*Document text:*
##############################
Observation data (J2000 epoch)
- Constellation: Fornax
- Right ascension: 03^{h} 42^{m} 22.7^{s}
- Declination: −35° 09′ 14″
- Redshift: 0.005470
- Heliocentric radial velocity: 1640 km/s
- Distance: 65.61 Mly (20.117 Mpc)
- Group or cluster: Fornax Cluster
- Apparent magnitude (V): 13.90
- Absolute magnitude (V): -19.02

Characteristics
- Type: SAB0^- pec, E
- Mass: 5.3×10^{10} (Stellar mass)/9.5×10^{10} (Total Mass) M_{☉}
- Size: ~32,500 ly (9.97 kpc) (estimated)
- Apparent size (V): 1.6 x 0.8

Other designations
- ESO 358- G 053, MCG -06-09-022, FCC 277, PGC 013611

= NGC 1428 =

Galaxy in the constellation Fornax

NGC 1428 is a peculiar galaxy of an uncertain morphology; either an elliptical or lenticular galaxy located approximately 65 million light-years away from Earth.

It was discovered by astronomer Julius Schmidt, at that time director of the National Observatory of Athens, on January 19, 1865. The discovery was made using a 6 ft refractor, and it was published ten years later. It is a member of the Fornax Cluster.

40 known globular clusters have been observed surrounding NGC 1428 along with 23 observed planetary nebulae.

== Physical characteristics ==
NGC 1428 is host to a nuclear star cluster with an estimated mass ranging from 1.4 × 10^{7} to 2.2 × 10^{7} M_{☉}. It is thought that this nuclear star cluster which surrounded by a nuclear stellar disk formed from multiple instances of gas acrecction and subsequent episodes of star formation. The presence of counter-rotating population of stars suggests the occurrence of mergers that occurred in the opposite direction of the rotation of NGC 1428.

The galaxy has a supermassive black hole with an estimated mass of 4.1 × 10^{7} M_{☉}.
##############################
*Data listing:*

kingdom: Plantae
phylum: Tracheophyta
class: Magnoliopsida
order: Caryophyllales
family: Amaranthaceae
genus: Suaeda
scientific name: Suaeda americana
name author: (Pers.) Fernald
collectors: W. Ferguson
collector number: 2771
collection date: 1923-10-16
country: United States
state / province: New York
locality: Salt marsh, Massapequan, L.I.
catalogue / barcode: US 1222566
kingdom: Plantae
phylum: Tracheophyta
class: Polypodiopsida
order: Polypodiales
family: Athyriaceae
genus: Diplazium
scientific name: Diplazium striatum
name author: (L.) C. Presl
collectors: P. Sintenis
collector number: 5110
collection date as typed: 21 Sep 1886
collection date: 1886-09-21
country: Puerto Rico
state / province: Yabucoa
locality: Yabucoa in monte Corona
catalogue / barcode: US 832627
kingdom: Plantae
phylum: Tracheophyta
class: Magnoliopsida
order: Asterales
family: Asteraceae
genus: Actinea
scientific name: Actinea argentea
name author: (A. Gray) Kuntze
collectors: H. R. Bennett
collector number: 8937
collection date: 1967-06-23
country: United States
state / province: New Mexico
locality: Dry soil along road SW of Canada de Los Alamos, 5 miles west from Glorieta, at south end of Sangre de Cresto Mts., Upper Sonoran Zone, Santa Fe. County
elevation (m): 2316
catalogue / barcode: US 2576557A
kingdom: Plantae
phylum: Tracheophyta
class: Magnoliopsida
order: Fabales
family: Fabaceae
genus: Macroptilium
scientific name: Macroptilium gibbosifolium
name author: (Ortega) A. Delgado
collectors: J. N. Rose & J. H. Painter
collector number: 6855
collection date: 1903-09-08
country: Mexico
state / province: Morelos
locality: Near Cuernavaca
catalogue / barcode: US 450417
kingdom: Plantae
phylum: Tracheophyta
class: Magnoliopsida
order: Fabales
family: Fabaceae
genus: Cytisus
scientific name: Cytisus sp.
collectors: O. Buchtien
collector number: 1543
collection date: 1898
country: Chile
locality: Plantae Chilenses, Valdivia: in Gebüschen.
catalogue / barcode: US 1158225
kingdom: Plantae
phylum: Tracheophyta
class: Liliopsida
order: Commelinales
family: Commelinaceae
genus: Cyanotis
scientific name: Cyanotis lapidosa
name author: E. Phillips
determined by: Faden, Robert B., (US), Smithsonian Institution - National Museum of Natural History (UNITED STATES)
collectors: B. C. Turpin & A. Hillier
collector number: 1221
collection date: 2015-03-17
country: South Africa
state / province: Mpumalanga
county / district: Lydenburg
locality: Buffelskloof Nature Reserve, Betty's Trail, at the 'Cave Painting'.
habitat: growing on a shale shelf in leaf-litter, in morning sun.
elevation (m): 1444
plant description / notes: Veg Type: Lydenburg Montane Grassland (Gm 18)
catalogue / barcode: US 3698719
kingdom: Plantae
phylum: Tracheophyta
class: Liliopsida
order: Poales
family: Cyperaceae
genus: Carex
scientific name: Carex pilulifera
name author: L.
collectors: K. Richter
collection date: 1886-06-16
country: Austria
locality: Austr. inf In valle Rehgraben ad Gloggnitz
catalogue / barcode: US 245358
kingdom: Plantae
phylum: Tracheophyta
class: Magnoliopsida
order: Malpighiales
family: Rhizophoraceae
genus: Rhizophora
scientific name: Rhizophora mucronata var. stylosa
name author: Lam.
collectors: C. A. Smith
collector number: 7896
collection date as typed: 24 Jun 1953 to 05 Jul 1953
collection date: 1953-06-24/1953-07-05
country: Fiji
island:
##############################
*Your task:*
According to the text on NGC 1428, how many planetary nebulae have been observed around the galaxy?

*Task result:*
23 planetary nebulae.